Verilen Metin.
------
16 Haziran 2018 Cumartesi

Tür Anayayası Hemen Şimdi!


Sabah  hayvana şiddetin suç sayılması ile ilgili kampanyayı imzalarken içime gelenleri paylaşma ihitiyacı duydum.

Gezegen üzerinde nefes alan tüm canlılar eşit haklara sahip olmalı aslında. Bunun aksi de bir nevi ayrımcılık ki ben buna  "türcülük" dedim bugün. 



İnsan hakları hayvan hakları çocuk hakları doğa hakkı gibi ayrımlar algı bozukluğu yaratıyor sanki. Biri diğerinden üstünmüş gibi! Biz insanlar  sadece ve sadece aynı gezegeni paylaşıyoruz tüm canlılarla. Bunu tüm insanlık ailesinin idrak etmesi geleceğimiz için çok önemli. 

Biz insanlar yaşam piramidinin tepesinde değiliz, yaşam çemberinin bir halkasıyız! Bu idrak aşılanmalı yeni nesillere. Bu algı yanılsamasının oluşumunda tek tanrılı dinlerin etkisini ve bu algının da tamamen kapitalist sömürgeci sermayeye hizmet eden duruşunu  not düşmeden geçemeyeceğim.

Özet ile tek bir evrensel tür hakları tanımı olmalı . Tüm türlere eşit hakların tanımlanarak içeriğin genişletildiği daha kapsayıcı koruyucu bir "tür hakları manifestosu"  yazılmalı. Bir nevi TÜR ANAYASASI ...Türler arası ilişkileri de içerir şekilde yapılandırılmalı.

Gezegenin acil buna ihtiyacı var zira...
------
Yapılacaklar.
a: Tür anayasası yazısındaki "Biz insanlar yaşam piramidinin tepesinde değiliz, yaşam çemberinin bir halkasıyız!" cümlesi İngilizceye nasıl çevrilir?
b: Tür anayasası yazısını son cümlesinden sonra kaldığı yerden sürdürür müsün?
Sonraki liste, metinden bağımsız ayrı bir malzemedir.

Kayıtlı Veriler.
------
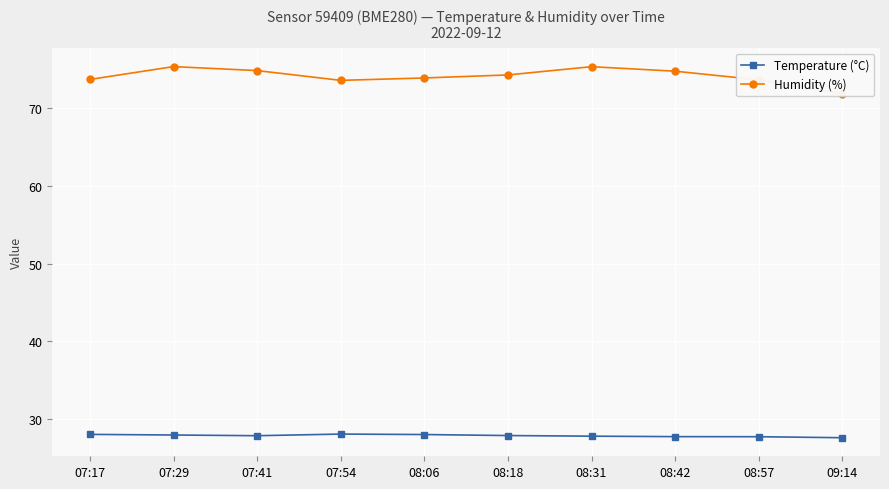

True or false: Temperature (°C) and Humidity (%) cross at least once.

False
------
Alıştırma Cevapları.
a: We humans are not at the top of the pyramid of life; we are a link in the circle of life!

b:
Ağaçlar da nehirler de dağlar da bu kapsama alınmalı... "Canlılık"  tanımı anahtar kelime burada...Hukukta yeni bir alan açılır belki de. Türler arası ilişkileri belirleyen tanımlayan. Hatta ağaçların ırmakların şahıs gibi yasal haklarının tanımlanarak hukuksal olarak temsil edilebildikleri bir yeni dünya düzeni hayal ediyorum.

Hindistan, Yeni Zellanda, Ekvador gibi ülkelerde bu doğrultuda adımlar atıldı çoktan. Irmaklar yunuslar şahıs statüsü kazandı ve haklarını koruyabiliyorlar.

Dünyada bu konuda ciddi çalışmalar kampanyalar var . Toprakana Hakları isimli linki paylaşıyorum. Birleşmiş Milletler'i davet ediyorlar aksiyon almaya. İnsanın doğa ve tüm canlılarla ilişkisini yeniden yapılandırmak üzere...

 http://www.rightsofmotherearth.com

Farklı kulvarlarda mücadele veren tüm ülkesel ve küresel  STK lar Tür Anayasası ve/veya Toprakana Hakları için bir araya gelip kamuoyu yaratsa...Binlerce milyonlarca insana ulaşılsa ve de gezegende yaşamın sürdürülebilirliği için bu ve benzeri açılımlar yaşama geçirilse...

Bu mümkün...

Tür Anayasası Hemen Şimdi!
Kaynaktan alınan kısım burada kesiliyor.